久松小学校(中央区)
屋上ビオトープの施工事例
久松小学校(中央区) 2012年8月完成
設計のコンセプトと仕組み
面積は約30m²とコンパクトながら、動植物と子どもの好奇心、加えて環境に配慮した設計になっています。
太陽光発電により水中ポンプを駆動、左図の左上から右下の池へ水を揚げて、小川の流れを作っています。
蒸発により水が少なくなった時には、雨水タンクに貯蔵されている雨水と水道水が自動供給される仕組みになっています。
生物相を豊かにするために、流水と止水、それにマウンドを設けて物理的な変化をつけます。
マウンドを造るのは、湿気の多い場所と少ない場所を作り出すためです。
このように変化に富んだ環境を造ることで、 屋上であっても生物相の豊かなビオトープを造ることが出来ます。
水深は池で10cm程度とごく浅く、子どもの目線で昆虫や小魚、水生植物などを観察しやすい設計になっています。
独自の施工法と工夫
小川は直線ではなく、野外に見られるのと同じように湾曲させて変化をつけます。
こうすると流れの早いところと遅いところが出来ます。
右下の池には通常の水位より少し高い位置にオーバーフローが設けられており、雨量の多い時には水が排水されます。
雨天時には水位が高く、 晴天時には水位が低くなり、自然にある池と同様の水位の変動を再現します。
陸部分の全体にノシバをはり、マウンドにはヨモギやヤブカンゾウ、水際にはセリ、水中にはエビモやマツモやガガブタといった 植物を植栽します。

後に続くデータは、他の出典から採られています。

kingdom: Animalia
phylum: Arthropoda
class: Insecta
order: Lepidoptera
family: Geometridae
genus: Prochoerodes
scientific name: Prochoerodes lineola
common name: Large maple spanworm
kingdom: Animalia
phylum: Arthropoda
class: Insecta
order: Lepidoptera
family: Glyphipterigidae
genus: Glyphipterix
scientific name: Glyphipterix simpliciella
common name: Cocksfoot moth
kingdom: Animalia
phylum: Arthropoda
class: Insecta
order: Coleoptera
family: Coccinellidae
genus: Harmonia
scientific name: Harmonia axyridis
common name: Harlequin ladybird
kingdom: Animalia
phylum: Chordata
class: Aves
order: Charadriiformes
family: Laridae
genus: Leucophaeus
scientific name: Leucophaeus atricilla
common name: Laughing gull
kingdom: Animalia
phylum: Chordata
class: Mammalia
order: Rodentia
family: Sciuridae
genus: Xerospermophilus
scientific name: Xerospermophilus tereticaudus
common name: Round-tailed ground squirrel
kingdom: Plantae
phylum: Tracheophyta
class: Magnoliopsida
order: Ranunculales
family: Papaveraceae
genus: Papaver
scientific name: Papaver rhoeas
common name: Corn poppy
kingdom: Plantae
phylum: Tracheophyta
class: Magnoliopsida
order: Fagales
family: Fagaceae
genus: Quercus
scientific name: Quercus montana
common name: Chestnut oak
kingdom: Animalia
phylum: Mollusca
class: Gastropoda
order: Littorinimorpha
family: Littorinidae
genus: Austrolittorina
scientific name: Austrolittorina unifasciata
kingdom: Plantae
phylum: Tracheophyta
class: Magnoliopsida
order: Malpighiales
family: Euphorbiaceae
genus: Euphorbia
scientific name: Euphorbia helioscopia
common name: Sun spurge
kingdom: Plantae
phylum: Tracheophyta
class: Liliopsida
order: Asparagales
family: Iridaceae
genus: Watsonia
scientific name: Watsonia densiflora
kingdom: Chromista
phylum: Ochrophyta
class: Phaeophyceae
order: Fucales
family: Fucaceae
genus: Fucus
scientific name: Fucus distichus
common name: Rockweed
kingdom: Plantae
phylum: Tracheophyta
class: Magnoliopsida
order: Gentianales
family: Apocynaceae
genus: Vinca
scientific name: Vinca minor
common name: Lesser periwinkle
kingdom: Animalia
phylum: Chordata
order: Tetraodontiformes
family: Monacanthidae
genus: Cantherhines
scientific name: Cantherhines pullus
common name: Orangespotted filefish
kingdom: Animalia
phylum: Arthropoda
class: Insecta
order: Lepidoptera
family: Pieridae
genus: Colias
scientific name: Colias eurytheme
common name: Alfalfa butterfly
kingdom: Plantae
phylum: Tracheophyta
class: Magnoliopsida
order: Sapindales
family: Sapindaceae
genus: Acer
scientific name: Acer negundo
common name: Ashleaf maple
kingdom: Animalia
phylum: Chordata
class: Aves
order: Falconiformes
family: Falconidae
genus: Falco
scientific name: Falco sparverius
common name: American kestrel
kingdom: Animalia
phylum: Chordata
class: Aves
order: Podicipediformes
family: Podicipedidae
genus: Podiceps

全て関東地方起源の植物で、弊社の圃場で栽培しているものです。
雨水を有効利用するための雨水タンクを設置、水道水の消費量を出来るだけ抑えます。
久松小学校の屋上ビオトープの写真集
2012.8.28
施工の最後の行程であるメダカの放流と植栽が終わってしばらくすると、植物も活力を増し、水質も大分安定してきます。
2012.8.28
すでにトンボのヤゴが生息していました。
飛翔能力の高いトンボ類は上空から目ざとく水辺を見つけて産卵しにやってきます。
この個体の大きさから、しばらくの時間成長してきたことがわかります。すでに水質や餌の面で生息できる環境が整いつつあるようです。
2012.10.2
さらに1ヶ月経つとギンヤンマの羽化を確認することが出来ました。
クモの巣に捕らえられて力尽きていますが、抜け殻もあることから、 この場所で卵から成虫まで成長したことは間違いありません。
しばらく経過を観察しなければなりませんが、これから様々な生命の営みが見られることを期待します。